Shawia rosmarinifolia is a species of flowering plant in the family Asteraceae and is endemic to eastern Australia. It is a shrub with scattered linear leaves, and white and yellow, daisy-like inflorescences.

==Description==
Shawia rosmarinifolia is a straggly shrub that typically grows to a height of up to 1.6 m. Its leaves are scattered along the branches, linear, 12–90 mm long and 1.5–3.5 mm wide with the edges rolled under. The upper surface of the leaves is more or less glabrous, the lower surface covered with greyish, woolly hairs. The heads or daisy-like "flowers" are arranged in corymbs on a peduncle up to 55 mm and are 16–26 mm in diameter with 5 to 7 white ray florets, surrounding 8 to 21 yellow disc florets. Flowering occurs from October to December and the fruit is a glabrous achene, the pappus with 60 to 84 bristles.

==Taxonomy==
This daisy was first formally described in 1836 by Augustin Pyramus de Candolle who gave it the name Eurybia rosmarinifolia in his Prodromus Systematis Naturalis Regni Vegetabilis from specimens collected near Bathurst. The specific epithet (rosmarinifolia) means "Rosmarinus-leaved". In 1867, George Bentham changed the name to Olearia rosmarinifolia in Flora Australiensis.
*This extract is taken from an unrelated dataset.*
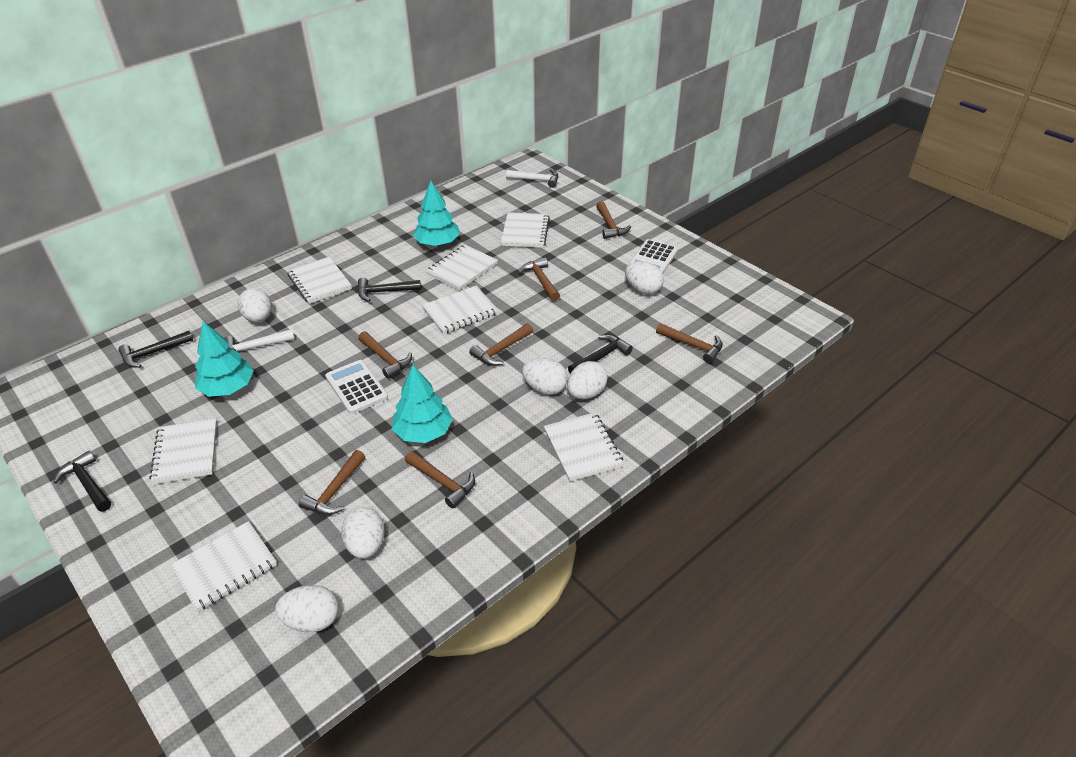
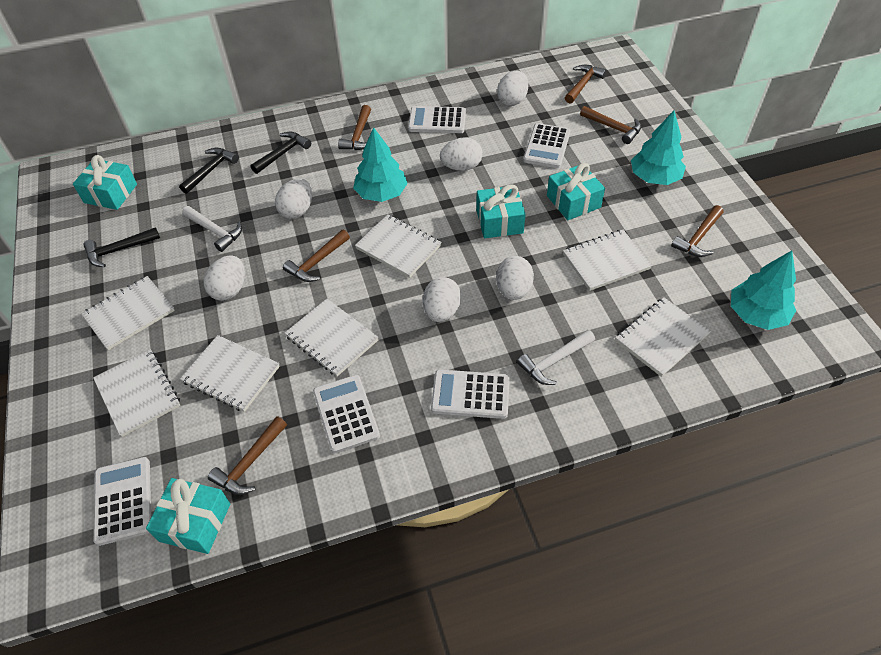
black hammer: [53,450,111,512] [118,331,193,368] [358,277,421,302] [568,334,633,374] = 4 -> [83,227,160,267] [179,148,239,194] [250,132,311,174] = 3
brown hammer: [299,450,365,515] [358,331,412,379] [405,451,475,509] [469,324,533,366] [519,258,560,301] [596,201,631,239] [656,323,723,363] = 7 -> [208,416,287,495] [283,229,350,282] [338,105,371,150] [565,65,606,103] [580,106,641,144] [671,205,724,257] = 6
turquoise gift: none = 0 -> [73,155,137,210] [146,478,230,554] [476,184,526,238] [547,163,605,220] = 4
white calculator: [325,360,388,414] [627,239,678,274] = 2 -> [93,457,151,546] [313,375,380,453] [408,106,466,133] [431,369,510,419] [523,123,571,168] = 5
After the genus Olearia was found to be polyphyletic, the genus Shawia was reinstated, and the name Shawia rosmarinifolia, first proposed by Carl Heinrich "Bipontinus" Schultz in 1861, became the accepted species name.

==Distribution and habitat==
Shawia rosmarinifolia grows in rocky sites near rivers and in gorges from south-east Queensland and south to near Cooma in southern New South Wales.